GNOME Bugzilla – Bug 341774
Fails to read tags in file
Last modified: 2006-05-15 14:31:19 UTC
Please describe the problem: This bug was reported to the Debian BTS. http://bugs.debian.org/cgi-bin/bugreport.cgi?bug=361310 The original report was: "Rhythmbox crashes when importing certain mp3 files. I have identified which mp3 files cause Rhythmbox to crash. They are playable in VLC. When i launch VLC from gnome-terminal to play these files i see the following error message: (.:12489): Pango-WARNING **: Invalid UTF-8 string passed to pango_layout_set_text() Viewing their meta-info in VLC shows unrecognized characters. A screenshot is available at: http://i25.photobucket.com/albums/c79/stoicjed/screenshots/vlc_meta.png I am able to import these files using Rhythmbox 0.9.1 on Ubuntu Breezy without any problems, with id3 tag information displaying normally. I am able to import these files in Rhythmbox 0.9.3.1-1 on Debian Sid only after deleting the id3 tags, otherwise Rhythmbox will crash." Rhythmbox does no longer crash with this file, but fails to read metadata for anything but the genre. When I try these with Gstreamer 0.8 I get warnings about not valid utf-8, suggesting the tags might be faulty, but the submitter claims earlier versions of Rhythmbox could read the tags in these files. This might be a duplicate or at least similar to bug 320188. Steps to reproduce: Actual results: Expected results: Does this happen every time? Other information:
Created attachment 65460 [details] MP3 file with ID3 version 2.3.0 tag
This file does contain bad UTF. It has UTF strings that start with a UTF-16LE BOM marker followed by a UTF-16BE BOM marker, and then contains data that is actually UTF-16BE. I have no idea which tag writer wrote this, but it's busted. Anyway, the patch I'm about to attach and commit reworks the string parsing a little, and adds a workaround that strips all BOM markers, using the innermost (last) one, and then to tries interpreting UTF16 strings in both endiannesses if the indicated one isn't correct. With this patch I get this from the file: Metadata for v2/bug-341774.mp3: album: Such Blinding Stars For Starving Eyes artist: Cursive track number: 4 title: The Dirt of the Vineard date: 1997-01-01 genre: Indie
Created attachment 65482 [details] [review] Fix for broken UTF-16 with multiple BOM markers
as an aside, I can't find any other ID3 reader that manages to extract useful strings from this tag - I was tempted just to call it broken and forget it except that I've seen 1 or 2 other files with similar brokenness.

■ **DATASET SECTION**:

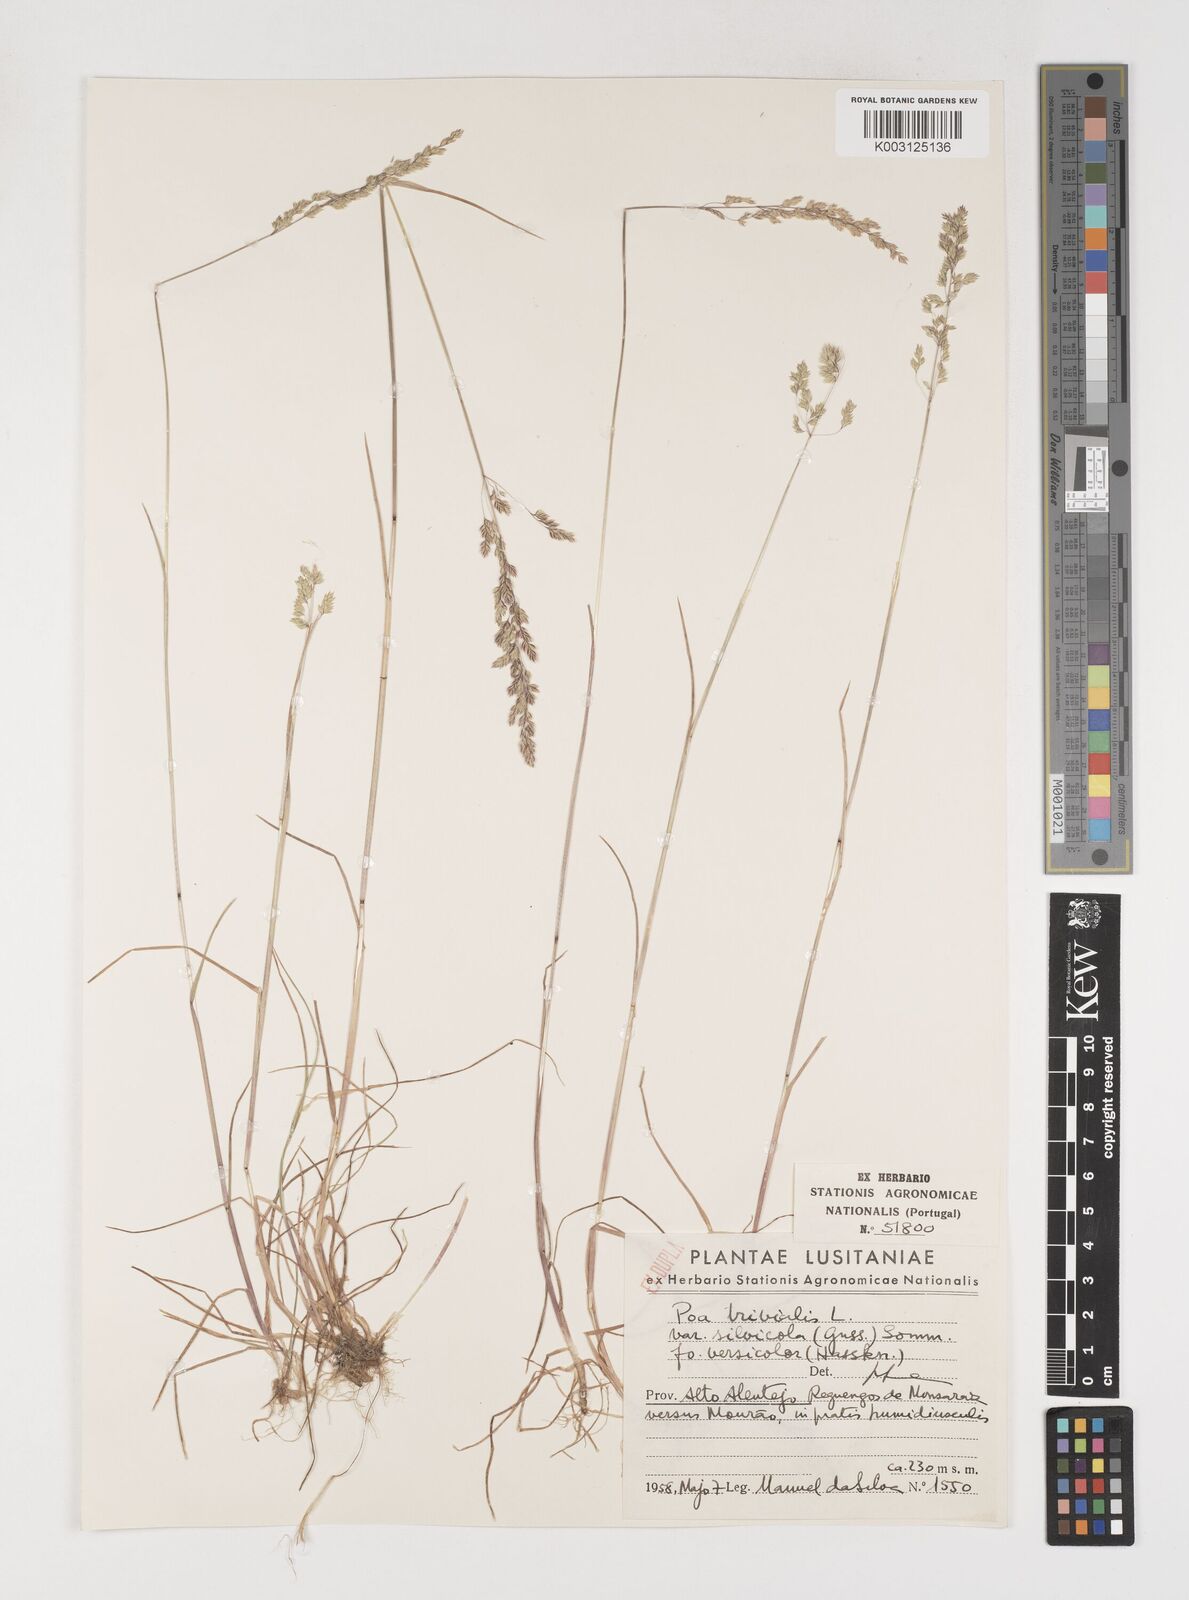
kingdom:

■ **GOAL**: In the bug report, what do the file's bad UTF strings start with?

■ **COMPLETE OUTPUT**: They start with a UTF-16LE BOM marker followed by a UTF-16BE BOM marker.